We have therefore reviewed eight studies performed in our laboratory using an identical design in which a nominal dose of 1200 μg salbutamol was administered via different devices in healthy volunteers.4-11 Where the same device was evaluated in two or more studies, the highest value for Cmax was used. A significant difference between devices was assumed where respective 95% confidence intervals did not overlap. The results are shown in fig1.
There were no differences in lung dose between CFC-pMDI, HFA-pMDI, and the dry powder inhalers, although the Accuhaler produced lower levels than the Diskhaler. As expected, the addition of a Volumatic spacer increased the lung delivery for both CFC-pMDIs and HFA-pMDIs. When used in combination with a Volumatic spacer there was greater delivery with HFA than with CFC. The Sidestream nebuliser resulted in a lower relative lung dose than any of the other devices. However, if an adjustment is made to reflect the usual 2500 μg nominal dose administered by nebuliser (Cmax = 2.52 ng/ml), the lung dose is similar to the adjusted value for a 400 μg nominal dose from a Nebuhaler spacer with HFA-pMDI (Cmax = 2.96 ng/ml).

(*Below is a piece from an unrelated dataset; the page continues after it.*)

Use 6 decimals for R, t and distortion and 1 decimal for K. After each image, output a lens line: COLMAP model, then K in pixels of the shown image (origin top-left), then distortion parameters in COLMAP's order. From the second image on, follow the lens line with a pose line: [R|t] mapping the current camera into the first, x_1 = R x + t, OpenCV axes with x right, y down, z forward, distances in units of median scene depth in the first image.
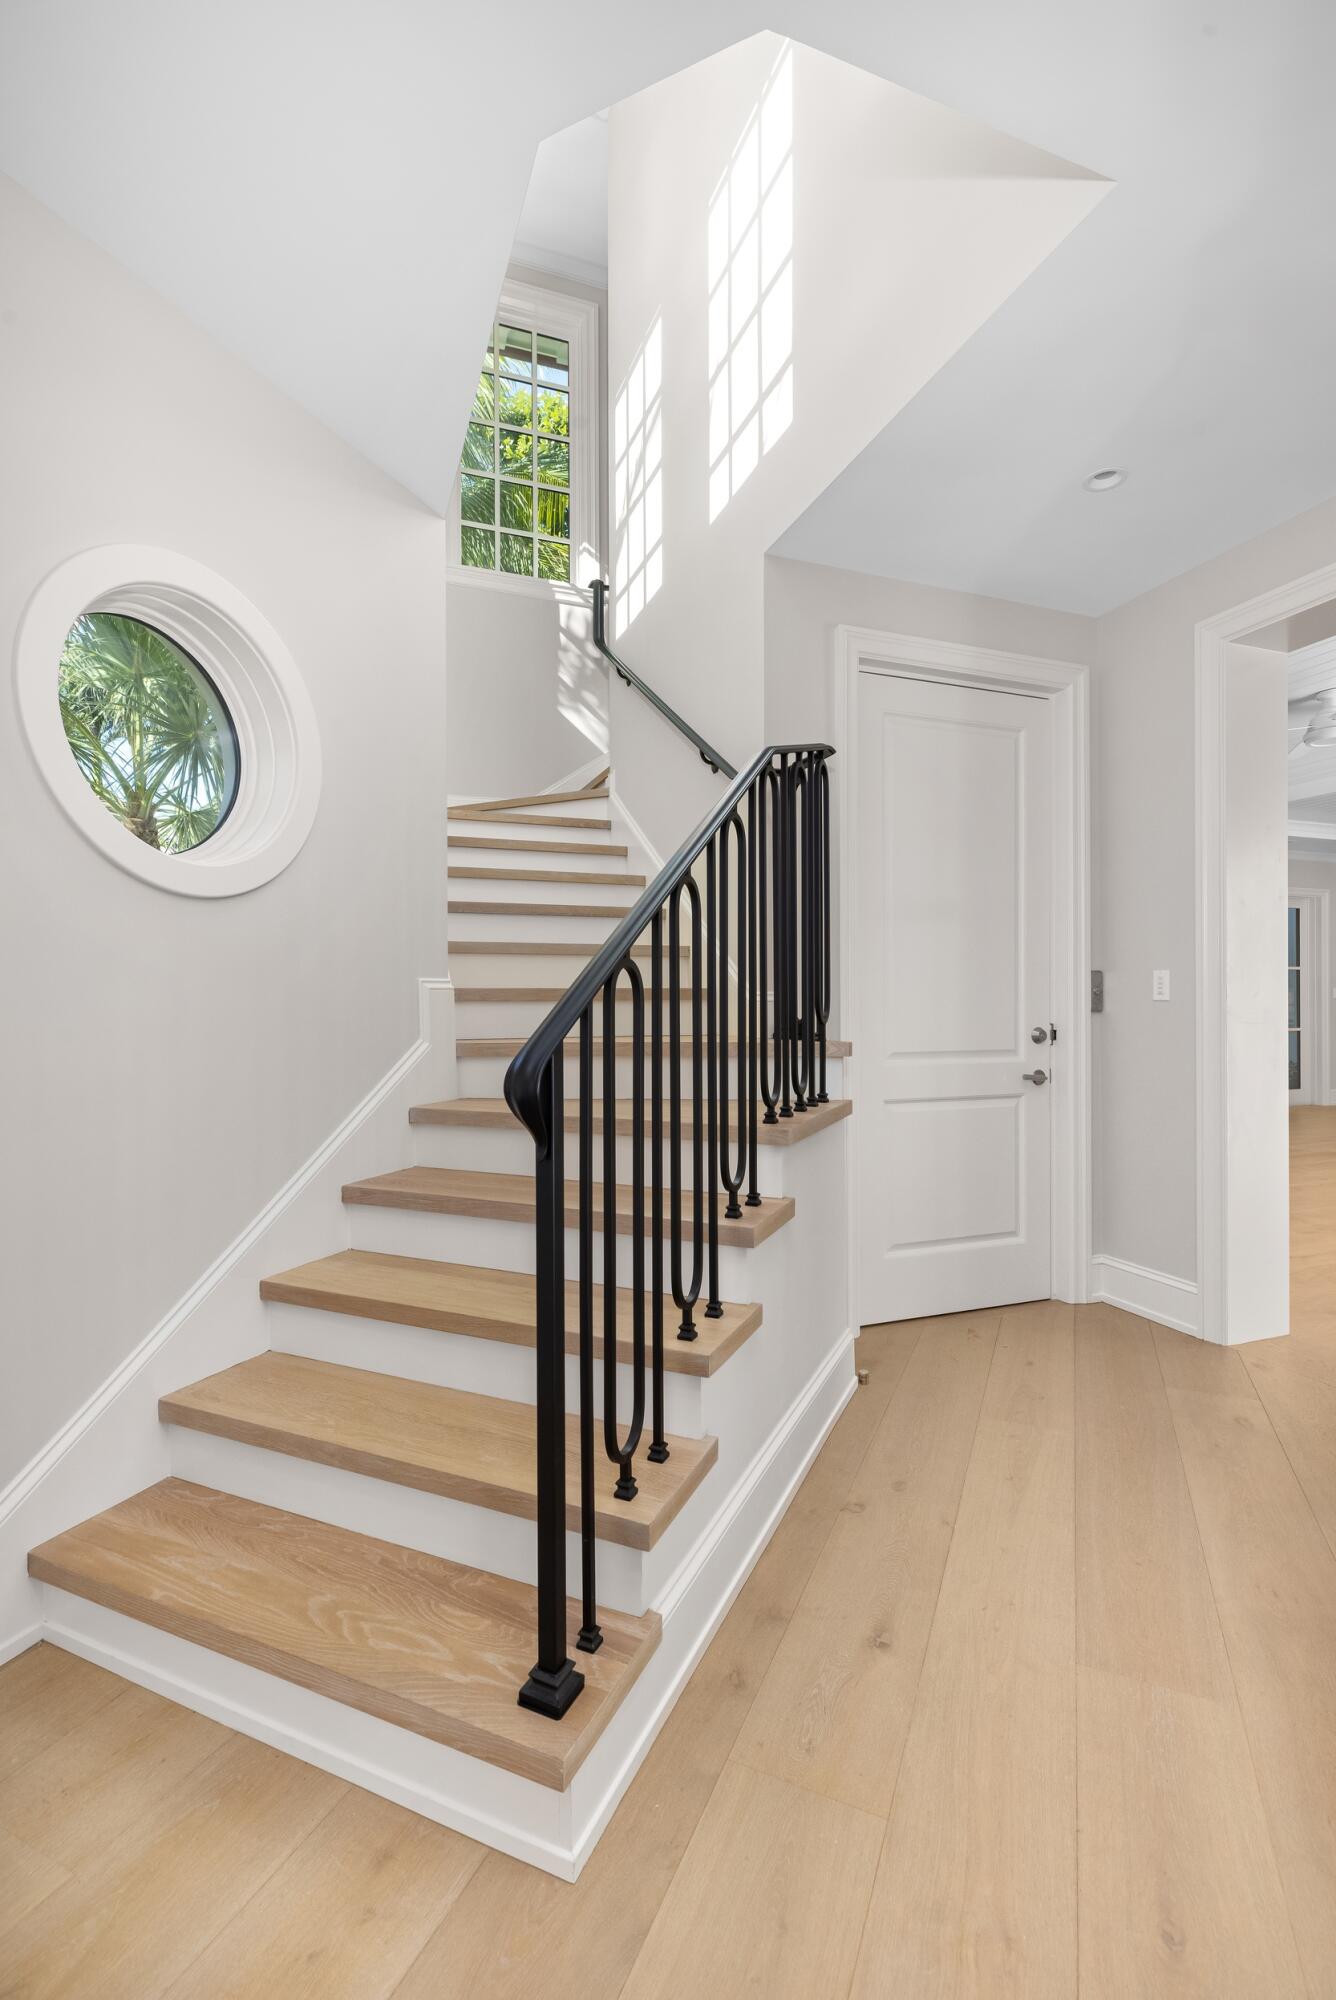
lens RADIAL K [[898.3, 0, 668.0], [0, 898.3, 1000.0], [0, 0, 1]] dist [-0.020551, 0.000321]
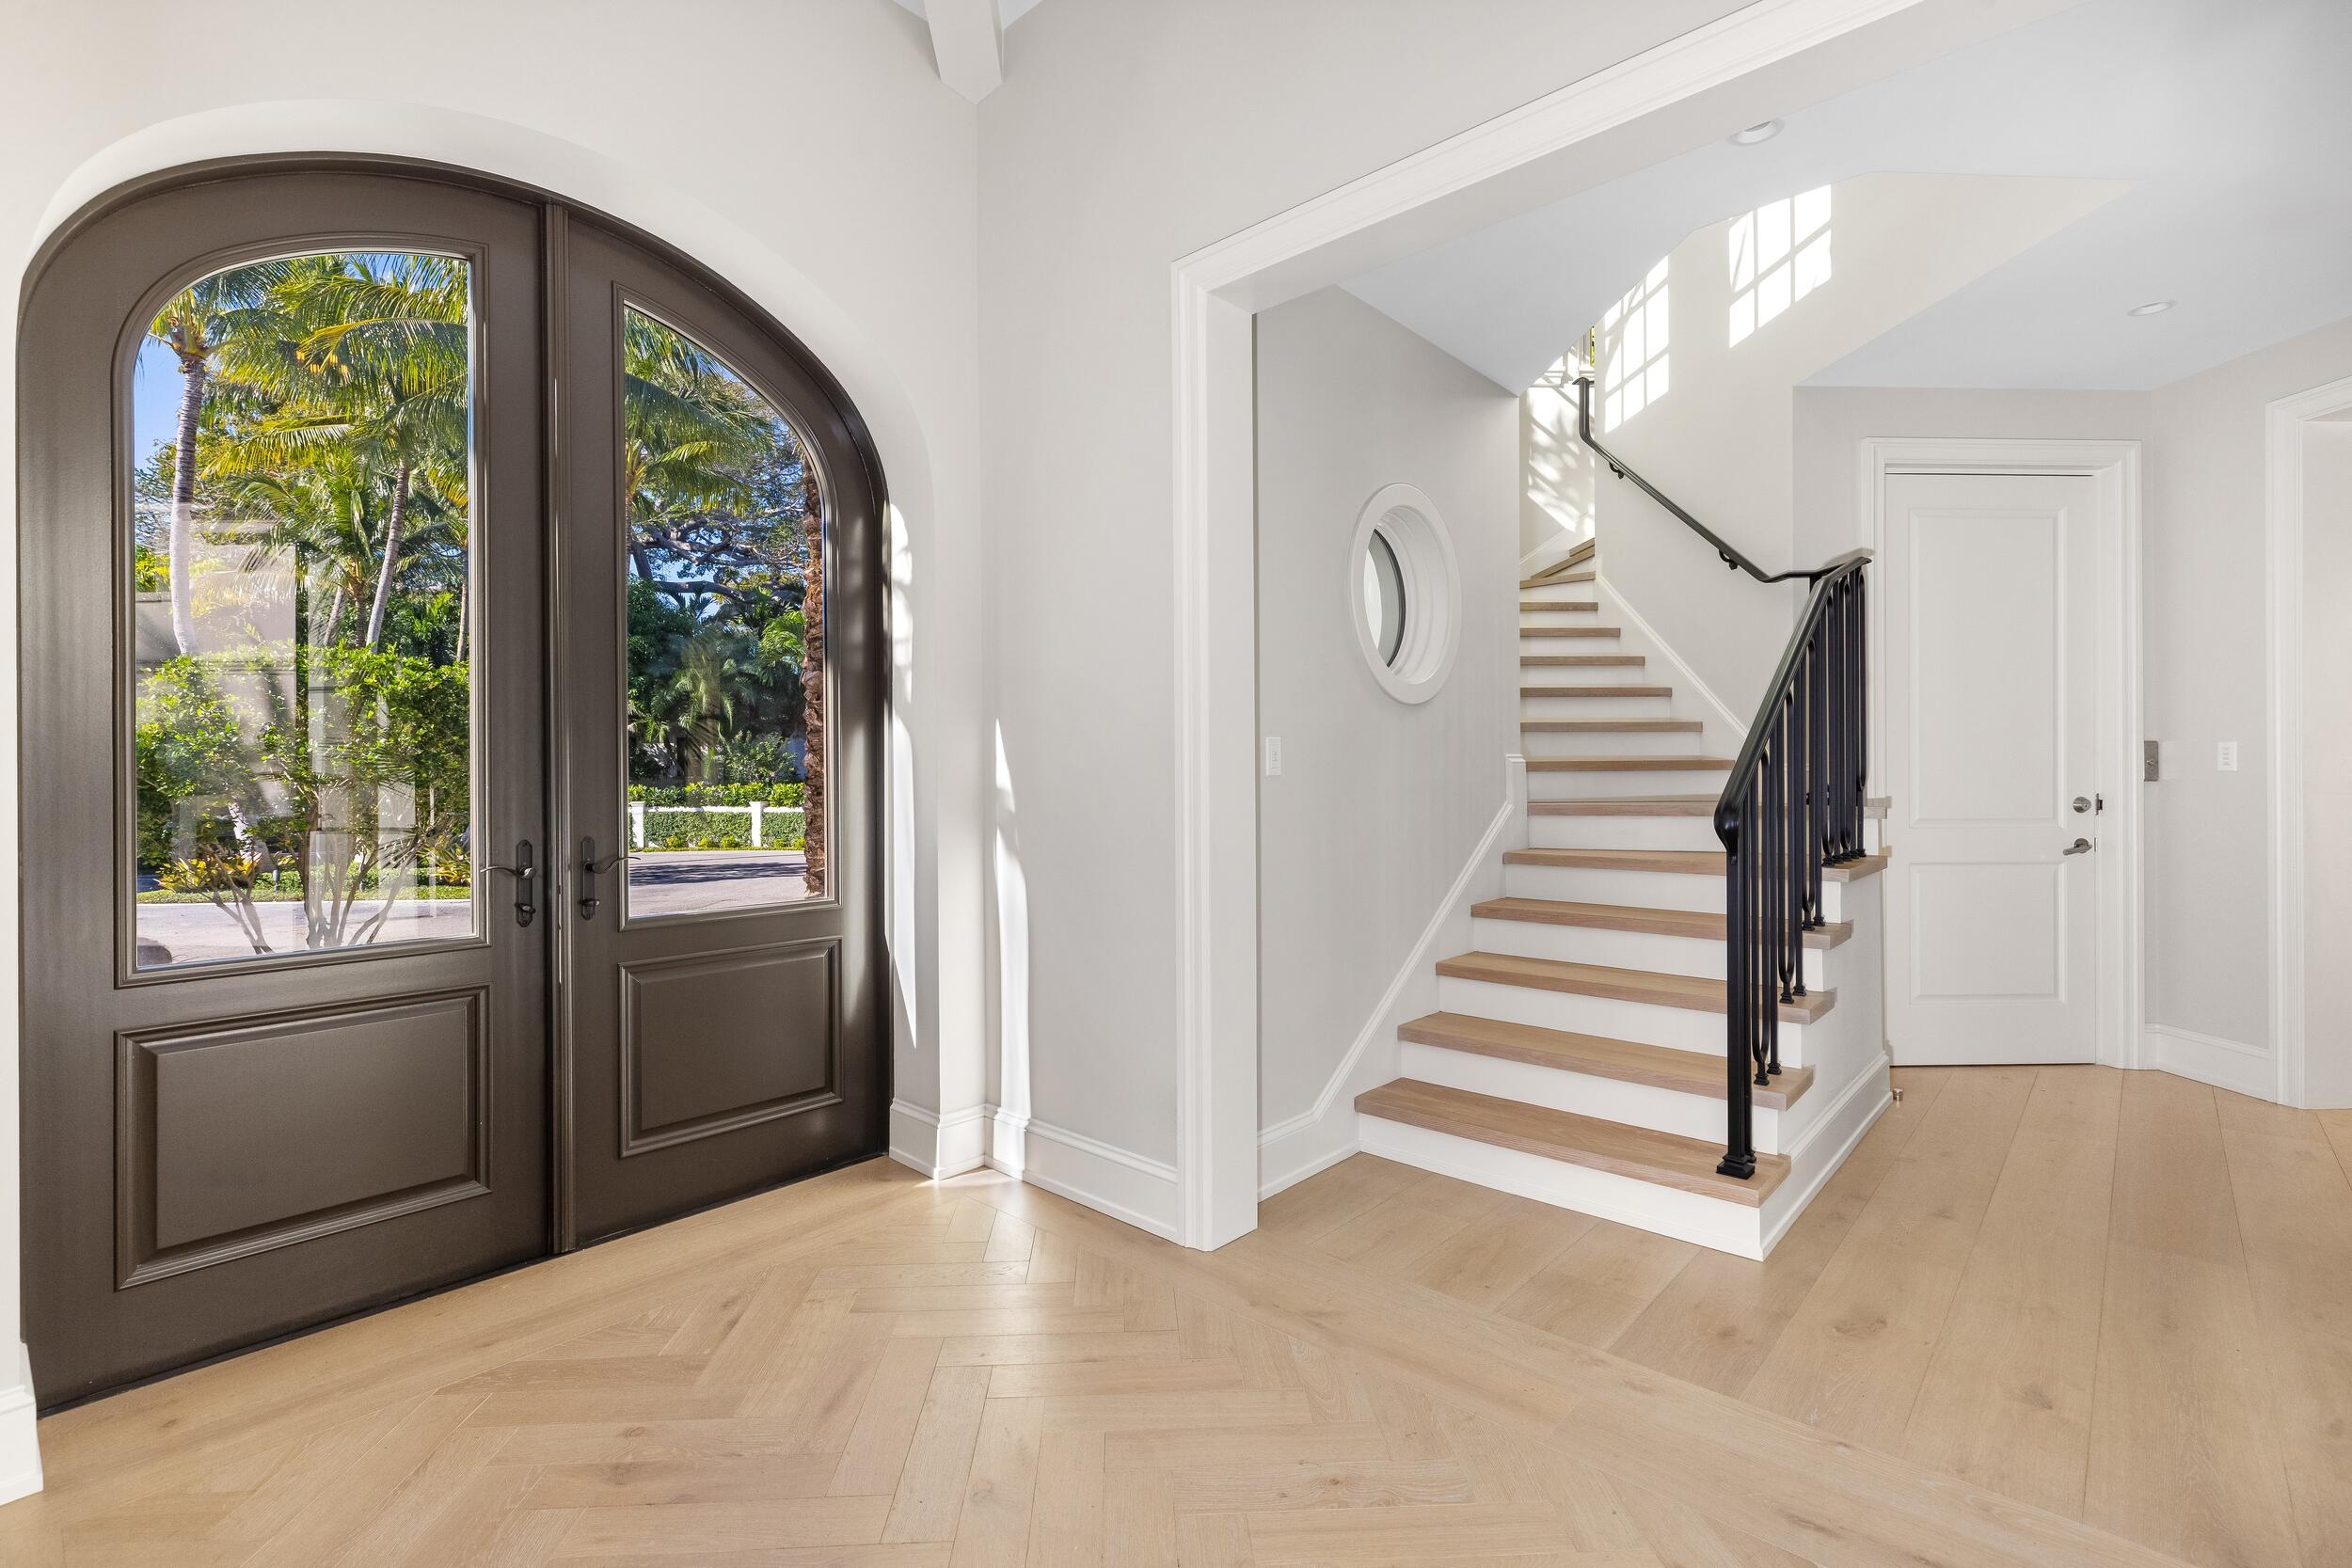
lens RADIAL K [[1074.4, 0, 1174.0], [0, 1074.4, 774.3], [0, 0, 1]] dist [0.001424, -0.005039]
pose [[0.950366, 0.000179, -0.311135, -0.205218], [0.001362, 0.999988, 0.004736, -0.003119], [0.311132, -0.004924, 0.950354, -0.526265]]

Although decreased airway calibre in asthmatic patients will reduce the lung dose of salbutamol from a given device,12 the relative difference in lung bioavailability between devices will remain the same and is related to the bronchodilator response.13
Measurement of the lung bioavailability of salbutamol in healthy subjects may therefore represent a simple in vivo method for preliminary quantification of the relative lung dose from different inhaler devices to select rational doses for subsequent clinical equivalence studies in asthmatic patients.